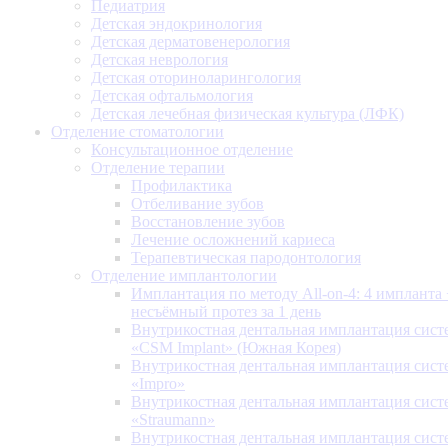
Педиатрия
Детская эндокринология
Детская дерматовенерология
Детская неврология
Детская оториноларингология
Детская офтальмология
Детская лечебная физическая культура (ЛФК)
Отделение стоматологии
Консультационное отделение
Отделение терапии
Профилактика
Отбеливание зубов
Восстановление зубов
Лечение осложнений кариеса
Терапевтическая пародонтология
Отделение имплантологии
Имплантация по методу All-on-4: 4 импланта 
несъёмный протез за 1 день
Внутрикостная дентальная имплантация сис
«CSM Implant» (Южная Корея)
Внутрикостная дентальная имплантация сис
«Impro»
Внутрикостная дентальная имплантация сис
«Straumann»
Внутрикостная дентальная имплантация сис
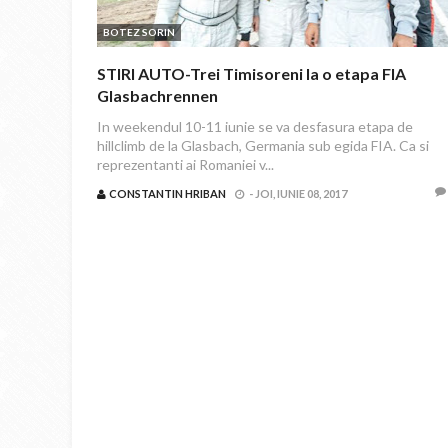
BOTEZ SORIN
STIRI AUTO-Trei Timisoreni la o etapa FIA
Glasbachrennen
In weekendul 10-11 iunie se va desfasura etapa de
hillclimb de la Glasbach, Germania sub egida FIA. Ca si
reprezentanti ai Romaniei v...
CONSTANTIN HRIBAN
-
JOI, IUNIE 08, 2017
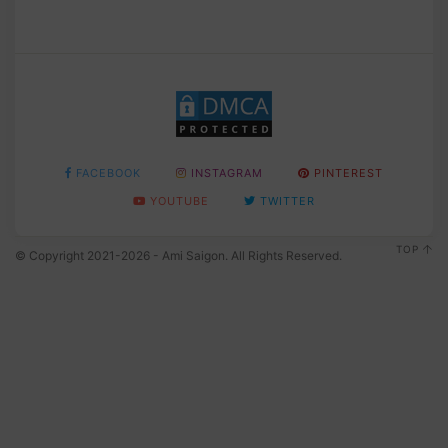
FACEBOOK
INSTAGRAM
PINTEREST
YOUTUBE
TWITTER
TOP
© Copyright 2021-2026 - Ami Saigon. All Rights Reserved.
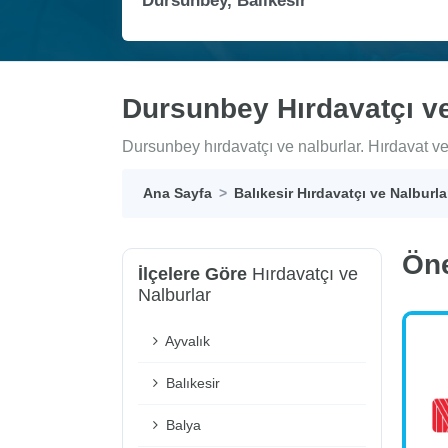
Dursunbey Hırdavatçı ve
Dursunbey hırdavatçı ve nalburlar. Hırdavat ve n
Ana Sayfa
Balıkesir Hırdavatçı ve Nalburla
Ön
İlçelere Göre
Hırdavatçı ve
Nalburlar
Ayvalık
Balıkesir
Balya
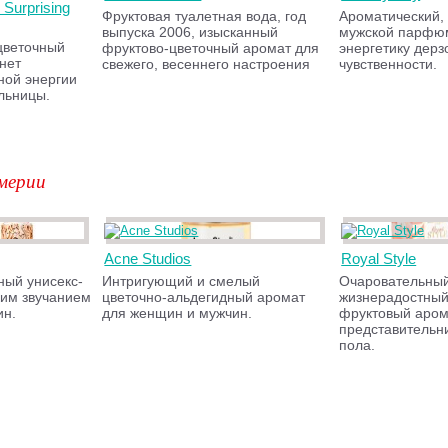
 Surprising
Фруктовая туалетная вода, год
Ароматический,
выпуска 2006, изысканный
мужской парфюм
цветочный
фруктово-цветочный аромат для
энергетику дерз
нет
свежего, весеннего настроения
чувственности.
ной энергии
льницы.
мерии
Acne Studios
Royal Style
ный унисекс-
Интригующий и смелый
Очаровательный
ким звучанием
цветочно-альдегидный аромат
жизнерадостный
ин.
для женщин и мужчин.
фруктовый аром
представительн
пола.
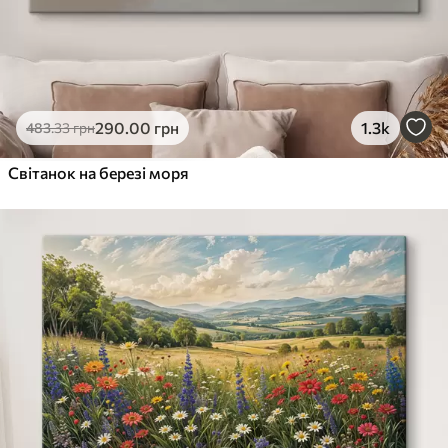
290
.00
грн
1.3k
483
.33
грн
Світанок на березі моря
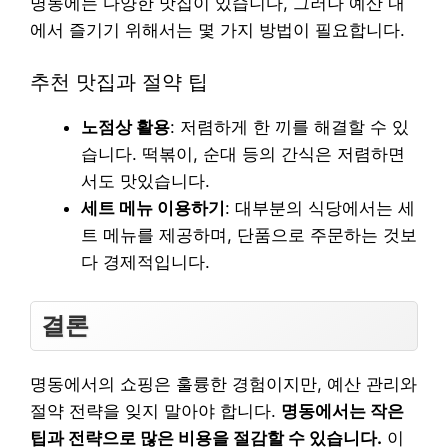
명동에는 다양한 맛집이 있습니다, 그러나 예산 내
에서 즐기기 위해서는 몇 가지 방법이 필요합니다.
추천 맛집과 절약 팁
노점상 활용
: 저렴하게 한 끼를 해결할 수 있
습니다. 떡볶이, 순대 등의 간식은 저렴하면
서도 맛있습니다.
세트 메뉴 이용하기
: 대부분의 식당에서는 세
트 메뉴를 제공하며, 단품으로 주문하는 것보
다 경제적입니다.
결론
명동에서의 쇼핑은 훌륭한 경험이지만, 예산 관리와
절약 전략을 잊지 말아야 합니다.
명동에서는 작은
팁과 전략으로 많은 비용을 절감할 수 있습니다.
이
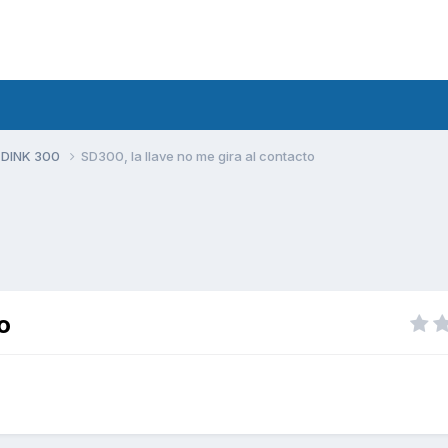
 DINK 300
SD300, la llave no me gira al contacto
o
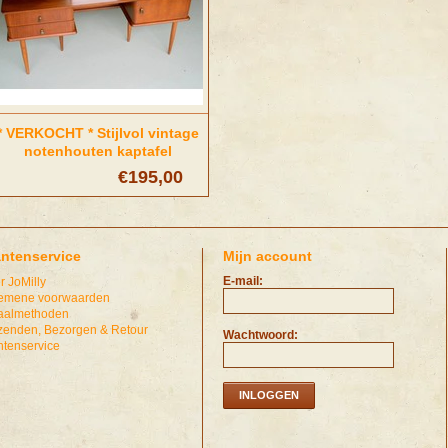
* VERKOCHT * Stijlvol vintage
notenhouten kaptafel
€195,00
antenservice
Mijn account
E-mail:
r JoMilly
emene voorwaarden
aalmethoden
zenden, Bezorgen & Retour
Wachtwoord:
ntenservice
INLOGGEN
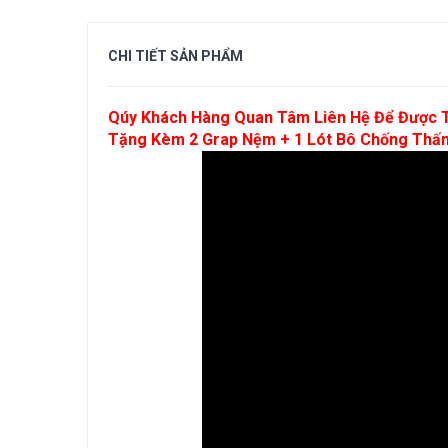
CHI TIẾT
SẢN PHẨM
Qúy Khách Hàng Quan Tâm Liên Hệ Để Được T
Tặng Kèm 2 Grap Nệm + 1 Lót Bô Chống Thấ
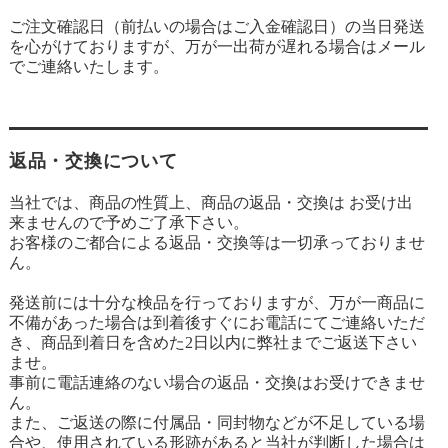
ご注文確認日（前払いの場合はご入金確認日）の当日発送
を心がけておりますが、万が一出荷が遅れる場合はメール
でご連絡いたします。
返品・交換について
当社では、商品の性質上、商品の返品・交換は お受け出
来ませんので予めご了承下さい。
お客様のご都合による返品・交換等は一切承っておりませ
ん。
発送前には十分な検品を行っておりますが、万が一商品に
不備があった場合は到着後すぐにお電話にてご連絡いただ
き、商品到着日を含めた2日以内に弊社までご返送下さい
ませ。
事前に電話連絡のない場合の返品・交換はお受けできませ
ん。
また、ご返送の際に付属品・同封物などが不足している場
合や、使用されている形跡があると当社が判断した場合は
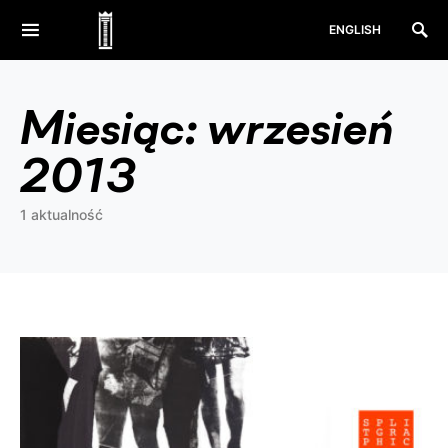
ENGLISH
Miesiąc:
wrzesień
2013
1 aktualność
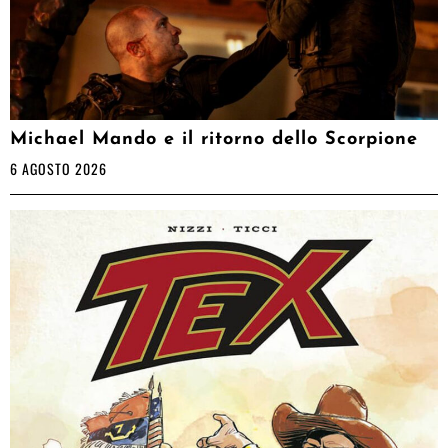
Michael Mando e il ritorno dello Scorpione
6 AGOSTO 2026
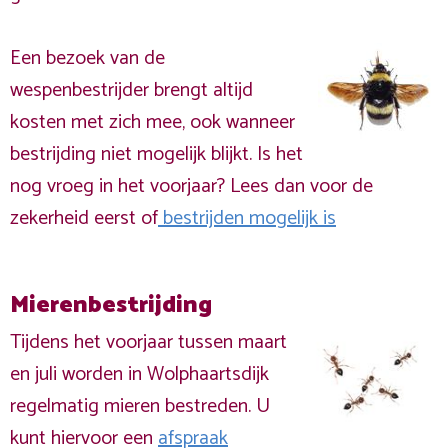
Een bezoek van de
wespenbestrijder brengt altijd
kosten met zich mee, ook wanneer
bestrijding niet mogelijk blijkt. Is het
nog vroeg in het voorjaar? Lees dan voor de
zekerheid eerst of
bestrijden mogelijk is
Mierenbestrijding
Tijdens het voorjaar tussen maart
en juli worden in Wolphaartsdijk
regelmatig mieren bestreden. U
kunt hiervoor een
afspraak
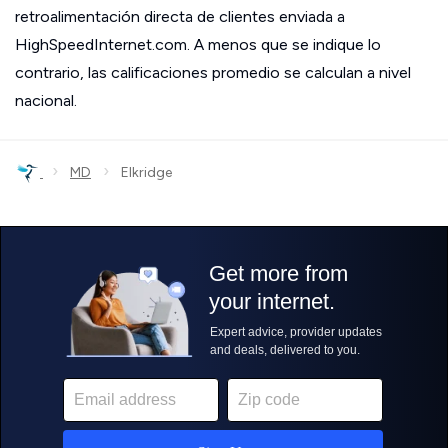
retroalimentación directa de clientes enviada a
HighSpeedInternet.com. A menos que se indique lo
contrario, las calificaciones promedio se calculan a nivel
nacional.
›
›
MD
Elkridge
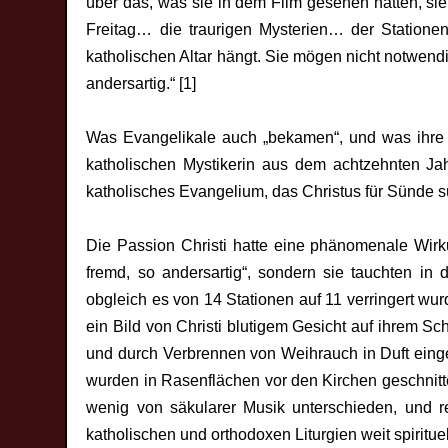
über das, was sie in dem Film gesehen hatten, sie
Freitag… die traurigen Mysterien… der Station
katholischen Altar hängt. Sie mögen nicht notwen
andersartig.“ [1]
Was Evangelikale auch „bekamen“, und was ihre Fü
katholischen Mystikerin aus dem achtzehnten Jah
katholisches Evangelium, das Christus für Sünde sü
Die Passion Christi hatte eine phänomenale Wirk
fremd, so andersartig“, sondern sie tauchten i
obgleich es von 14 Stationen auf 11 verringert wur
ein Bild von Christi blutigem Gesicht auf ihrem Sc
und durch Verbrennen von Weihrauch in Duft eingeh
wurden in Rasenflächen vor den Kirchen geschnitte
wenig von säkularer Musik unterschieden, und re
katholischen und orthodoxen Liturgien weit spirituel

PROBLEM STATEMENT: Can you write out all the text lines from the material above, unchanged and in the same order, with the pictures left out?

TASK ANSWER:
Педиатрия
Детская эндокринология
Детская дерматовенерология
Детская неврология
Детская оториноларингология
Детская офтальмология
Детская лечебная физическая культура (ЛФК)
Отделение стоматологии
Консультационное отделение
Отделение терапии
Профилактика
Отбеливание зубов
Восстановление зубов
Лечение осложнений кариеса
Терапевтическая пародонтология
Отделение имплантологии
Имплантация по методу All-on-4: 4 импланта 
несъёмный протез за 1 день
Внутрикостная дентальная имплантация сис
«CSM Implant» (Южная Корея)
Внутрикостная дентальная имплантация сис
«Impro»
Внутрикостная дентальная имплантация сис
«Straumann»
Внутрикостная дентальная имплантация сис
BOTEZ SORIN
STIRI AUTO-Trei Timisoreni la o etapa FIA
Glasbachrennen
In weekendul 10-11 iunie se va desfasura etapa de
hillclimb de la Glasbach, Germania sub egida FIA. Ca si
reprezentanti ai Romaniei v...
CONSTANTIN HRIBAN
-
JOI, IUNIE 08, 2017
FACEBOOK
INSTAGRAM
PINTEREST
YOUTUBE
TWITTER
TOP
© Copyright 2021-2026 - Ami Saigon. All Rights Reserved.
Dursunbey Hırdavatçı ve
Dursunbey hırdavatçı ve nalburlar. Hırdavat ve n
Ana Sayfa
Balıkesir Hırdavatçı ve Nalburla
Ön
İlçelere Göre
Hırdavatçı ve
Nalburlar
Ayvalık
Balıkesir
Balya
 Surprising
Фруктовая туалетная вода, год
Ароматический,
выпуска 2006, изысканный
мужской парфюм
цветочный
фруктово-цветочный аромат для
энергетику дерз
нет
свежего, весеннего настроения
чувственности.
ной энергии
льницы.
мерии
Acne Studios
Royal Style
ный унисекс-
Интригующий и смелый
Очаровательный
ким звучанием
цветочно-альдегидный аромат
жизнерадостный
ин.
для женщин и мужчин.
фруктовый аром
представительн
пола.
290
.00
грн
1.3k
483
.33
грн
Світанок на березі моря
명동에는 다양한 맛집이 있습니다, 그러나 예산 내
에서 즐기기 위해서는 몇 가지 방법이 필요합니다.
추천 맛집과 절약 팁
노점상 활용
: 저렴하게 한 끼를 해결할 수 있
습니다. 떡볶이, 순대 등의 간식은 저렴하면
서도 맛있습니다.
세트 메뉴 이용하기
: 대부분의 식당에서는 세
트 메뉴를 제공하며, 단품으로 주문하는 것보
다 경제적입니다.
결론
명동에서의 쇼핑은 훌륭한 경험이지만, 예산 관리와
절약 전략을 잊지 말아야 합니다.
명동에서는 작은
팁과 전략으로 많은 비용을 절감할 수 있습니다.
이
 DINK 300
SD300, la llave no me gira al contacto
o
* VERKOCHT * Stijlvol vintage
notenhouten kaptafel
€195,00
antenservice
Mijn account
E-mail:
r JoMilly
emene voorwaarden
aalmethoden
zenden, Bezorgen & Retour
Wachtwoord:
ntenservice
INLOGGEN
CHI TIẾT
SẢN PHẨM
Qúy Khách Hàng Quan Tâm Liên Hệ Để Được T
Tặng Kèm 2 Grap Nệm + 1 Lót Bô Chống Thấ
ご注文確認日（前払いの場合はご入金確認日）の当日発送
を心がけておりますが、万が一出荷が遅れる場合はメール
でご連絡いたします。
返品・交換について
当社では、商品の性質上、商品の返品・交換は お受け出
来ませんので予めご了承下さい。
お客様のご都合による返品・交換等は一切承っておりませ
ん。
発送前には十分な検品を行っておりますが、万が一商品に
不備があった場合は到着後すぐにお電話にてご連絡いただ
き、商品到着日を含めた2日以内に弊社までご返送下さい
ませ。
事前に電話連絡のない場合の返品・交換はお受けできませ
ん。
また、ご返送の際に付属品・同封物などが不足している場
合や、使用されている形跡があると当社が判断した場合は
ENGLISH
Miesiąc:
wrzesień
2013
1 aktualność
Michael Mando e il ritorno dello Scorpione
6 AGOSTO 2026
Een bezoek van de
wespenbestrijder brengt altijd
kosten met zich mee, ook wanneer
bestrijding niet mogelijk blijkt. Is het
nog vroeg in het voorjaar? Lees dan voor de
zekerheid eerst of
bestrijden mogelijk is
Mierenbestrijding
Tijdens het voorjaar tussen maart
en juli worden in Wolphaartsdijk
regelmatig mieren bestreden. U
kunt hiervoor een
afspraak
retroalimentación directa de clientes enviada a
HighSpeedInternet.com. A menos que se indique lo
contrario, las calificaciones promedio se calculan a nivel
nacional.
›
›
MD
Elkridge
über das, was sie in dem Film gesehen hatten, sie
Freitag… die traurigen Mysterien… der Station
katholischen Altar hängt. Sie mögen nicht notwen
andersartig.“ [1]
Was Evangelikale auch „bekamen“, und was ihre Fü
katholischen Mystikerin aus dem achtzehnten Jah
katholisches Evangelium, das Christus für Sünde sü
Die Passion Christi hatte eine phänomenale Wirk
fremd, so andersartig“, sondern sie tauchten i
obgleich es von 14 Stationen auf 11 verringert wur
ein Bild von Christi blutigem Gesicht auf ihrem Sc
und durch Verbrennen von Weihrauch in Duft eingeh
wurden in Rasenflächen vor den Kirchen geschnitte
wenig von säkularer Musik unterschieden, und re
katholischen und orthodoxen Liturgien weit spirituel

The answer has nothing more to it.